Senior Manager/Associate Director, PV Operational Excellence
Remote
Job Description
Are you looking for a patient-focused, innovation-driven company that will inspire you and empower you to shine? Join us as a Senior Manager/Associate Director, PV Operational Excellence.
Here, you will be a vital contributor to our inspiring, bold mission.

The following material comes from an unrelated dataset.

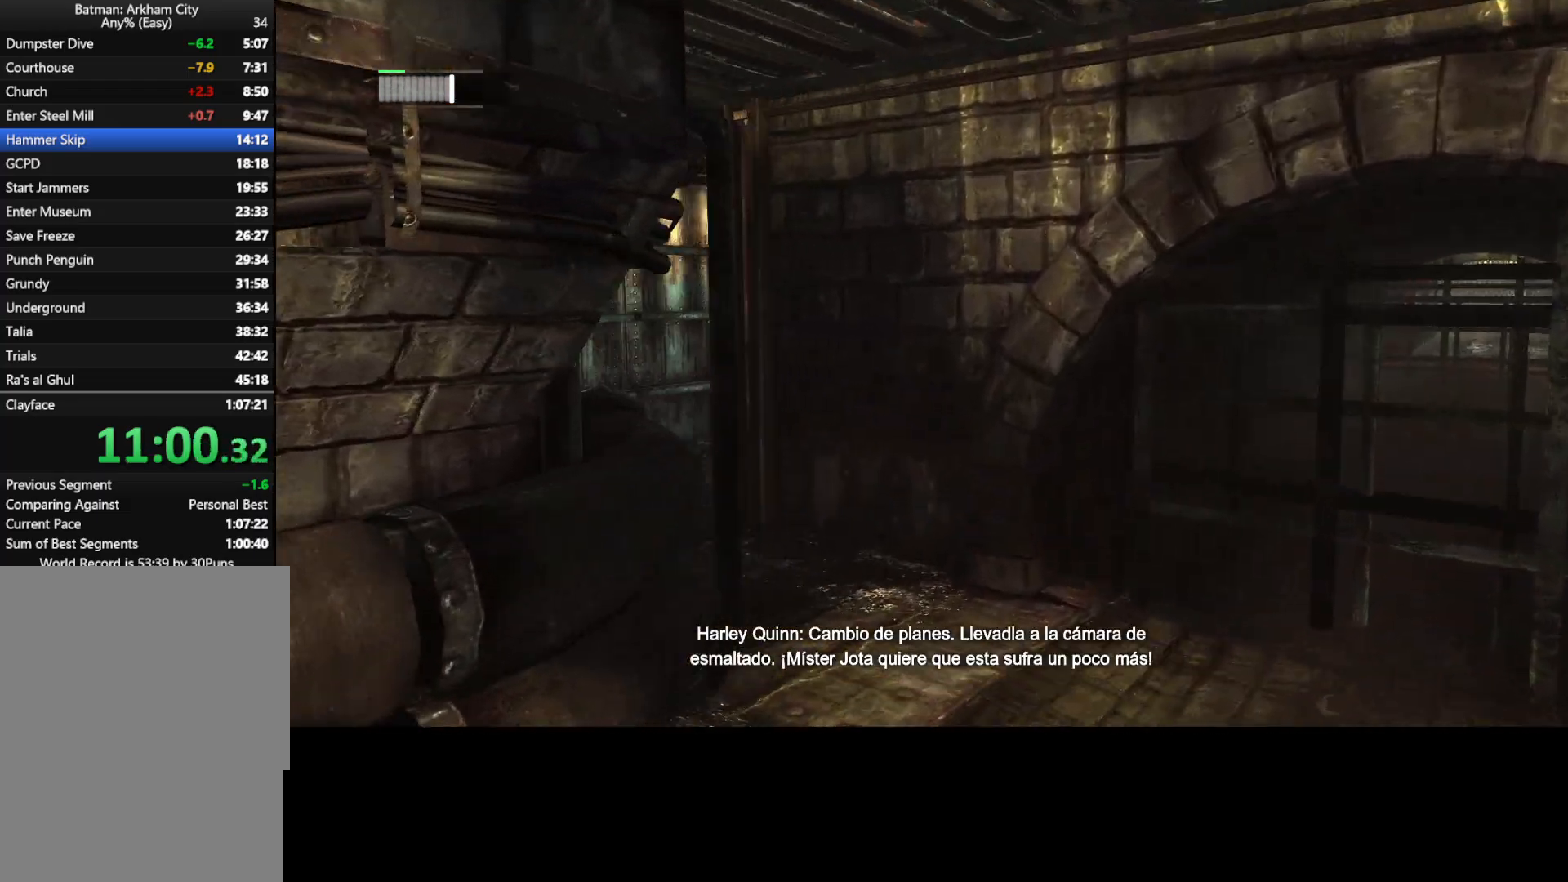
{"keys": ["ctrl", "w"], "mouse": [], "mouse_move": "still", "events": []}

As a Senior Manager/Associate Director, PV Operational Excellence, working on the GPSE team, you will be empowered to serve as a primary liaison and point of contact for vendor operations and vendor oversight, including vendors performing case management, case intake (i.e., Call Centers), scientific literature review, etc.
POSITION OBJECTIVES:
Oversee operations performed by the PV BPO vendor including contract compliance, quality and timeliness of deliverables.
Serve as the primary liaison and point of contact for vendor operations including the PV BPO vendor and/or vendors performing case management, case intake, literature review; call centers
Provide Subject Matter expertise (SME) during audits and inspections in the areas of case processing/case management activities, literature monitoring, legal case processing, vendor oversight, etc.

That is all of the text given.